The next step in mankind’s obsession with exploring the Universe is to send a human being to Mars. While we may never return to the same level of investment and drive that characterised the 1960s Space Race between the US and the USSR, the modern day space race between private companies is intensifying.
The likes of Virgin Galactic, Blue Origin and Elon Musk’s SpaceX are pumping vast sums of money into space travel, but as can be the case with private ventures, transparency is hard to come by. Mars One, perhaps the most high-profile organisation attempting to send us to the Red Planet, has recently faced criticism over its funding methods and ability to complete the mission.
The Mars One project aims to send four individuals on a one-way trip to the planet in the hope that they can establish a human colony there by 2027. Aside from the ethical implications of sending the participants to a planet from which they have no hope of returning, there have been a number of other concerns raised about the project.
Last week, one of the Mars One finalists Joseph Roche shed light on some of the scheme’s dubious practices.
“When you join the ‘Mars One Community,’ which happens automatically if you applied as a candidate, they start giving you points,” Roche explained to Medium’s Elmo Keep. “You get points for getting through each round of the selection process (but just an arbitrary number of points, not anything to do with ranking), and then the only way to get more points is to buy merchandise from Mars One or to donate money to them.”
“Community members can redeem points by purchasing merchandise like T-shirts, hoodies, and posters, as well as through gifts and donations: The group also solicits larger investment from its supporters.
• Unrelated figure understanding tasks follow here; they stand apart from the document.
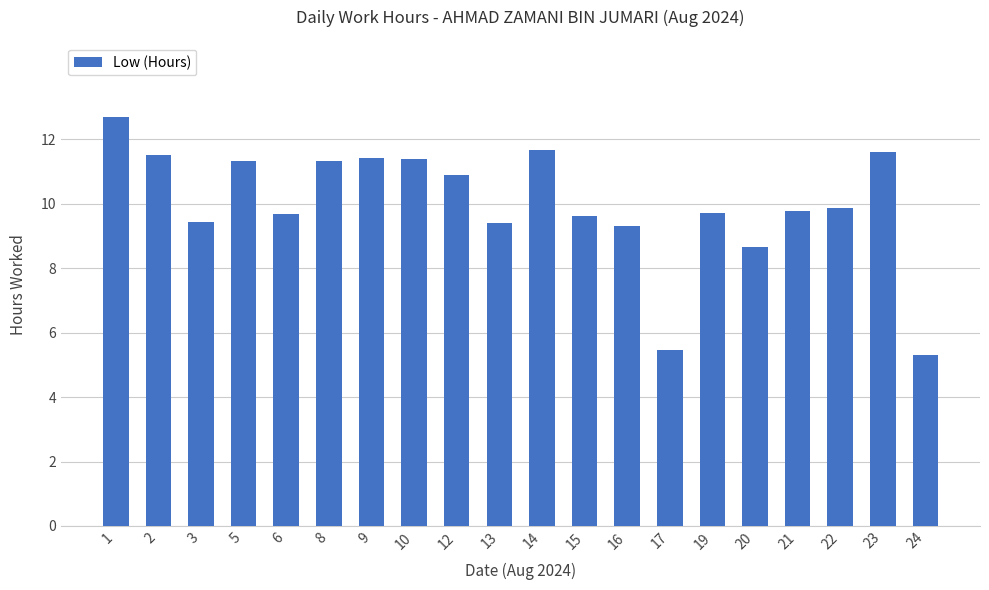

What is the value of the 17th bar from the left?

9.8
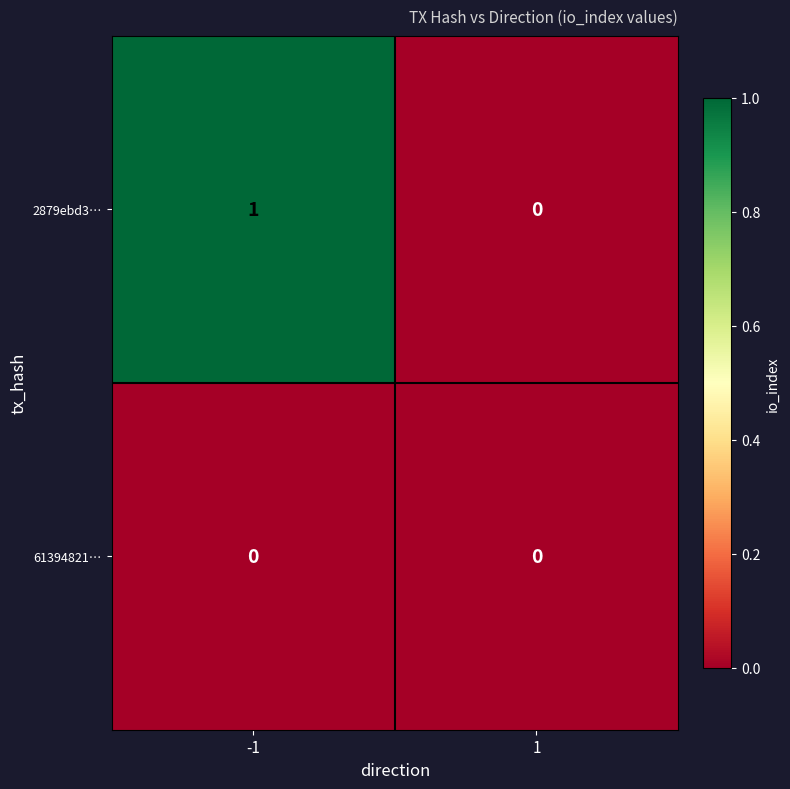

At which category is the sum across all series the highest?

-1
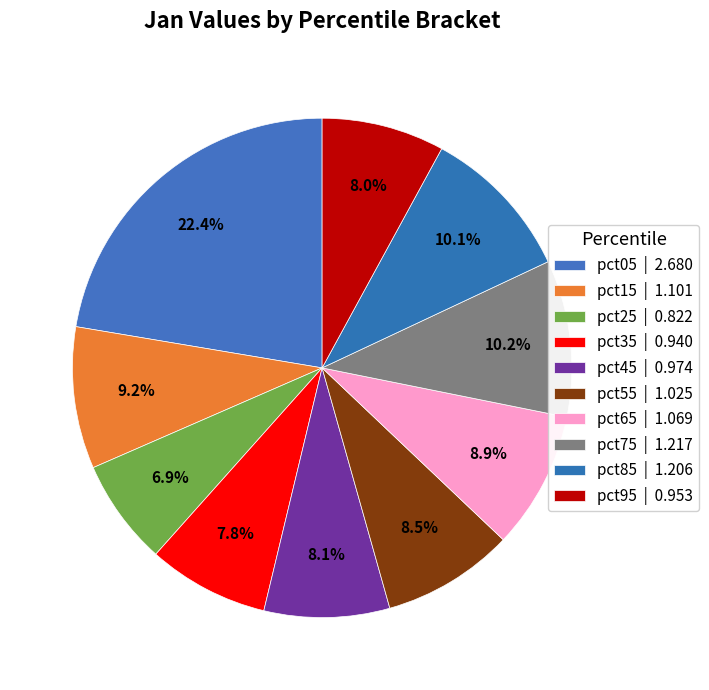

To the nearest percent, what portion does pct45 represent?

8%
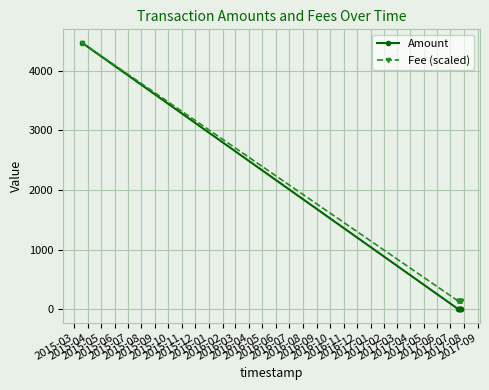

Which series has the widest spread of values?

Amount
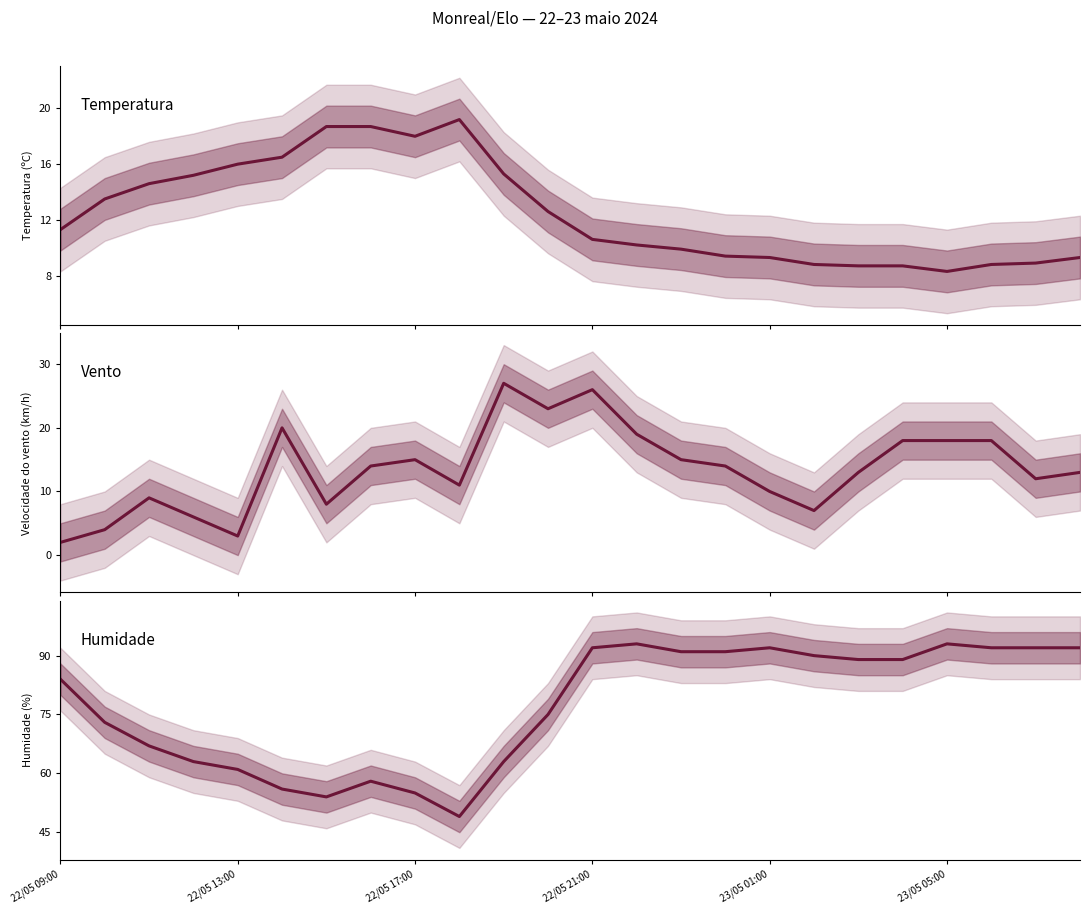

At which label is Velocidade do vento (km/h) closest to 14?

7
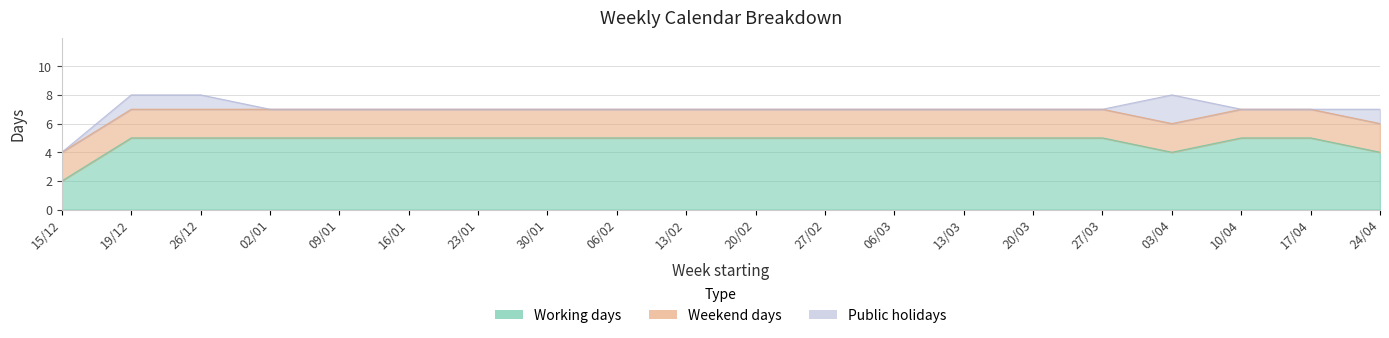

How many values in Public holidays are above zero?

4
Others have been encouraged to help the group make financial gains on flurries of media interest. In February, finalists received a list of ‘tips and tricks’ for dealing with press requests, which included this: ‘If you are offered payment for an interview then feel free to accept it. We do kindly ask for you to donate 75 per cent of your profit to Mars One.’”
Roche, who formerly worked as a researcher for NASA and is now an assistant professor at Trinity College Dublin, explained that it isn’t just Mars One’s fundraising that is lacking in transparency. He revealed that there were less than 3,000 applicants, not the 200,000 claimed by the organisation, and has never actually met anyone from Mars One in person.
However, Roche’s account is far from the first difficulty that Mars One has run into. The project had previously secured a contract with Endemol, the production company behind Big Brother, to create a reality TV programme centred on the finalists. With this falling through last month, the project now has a funding gap of $6 billion to fill.
Talks are reportedly ongoing with another company, but is a reality TV show appropriate for what could be one of the most historically significant events in human history? Mars One has stressed that this will be a dignified, documentary-style affair, but the concept of “reality TV” conjures up more images of petty celebrity squabbles than it does pioneering feats of discovery.
As the potential for something to go wrong on the Mars One mission is high, if an accident did occur, the voyeurism associated with reality TV is likely to make for uncomfortable viewing. While it may seem somewhat defeatist to suggest that disaster will strike Mars One, the reality is that space travel is extremely complex and any number of things could fail.
To highlight the differences between the Mars One programme and NASA’s attempts at spaceflight, the latter requires mission commanders to have experienced 1,000 jet aircraft flight hours prior to space training. By contrast, Roche, who has made the 100-man shortlist, has completed a questionnaire, uploaded a video, taken a short medical exam and experienced a 10-minute Skype interview. It’s no surprise that many are dismissing the project’s proposed launch data of 2024 as bewilderingly optimistic.
As Virgin Galactic founder Richard Branson said following his company’s in-flight disaster last year, “Space is hard, but worth it.” To see it cheapened by the negligence, deliberate or otherwise, of the Mars One project is disappointing not just for potential applicants but for anyone who believes that pioneering space travel holds the key to humanity’s future.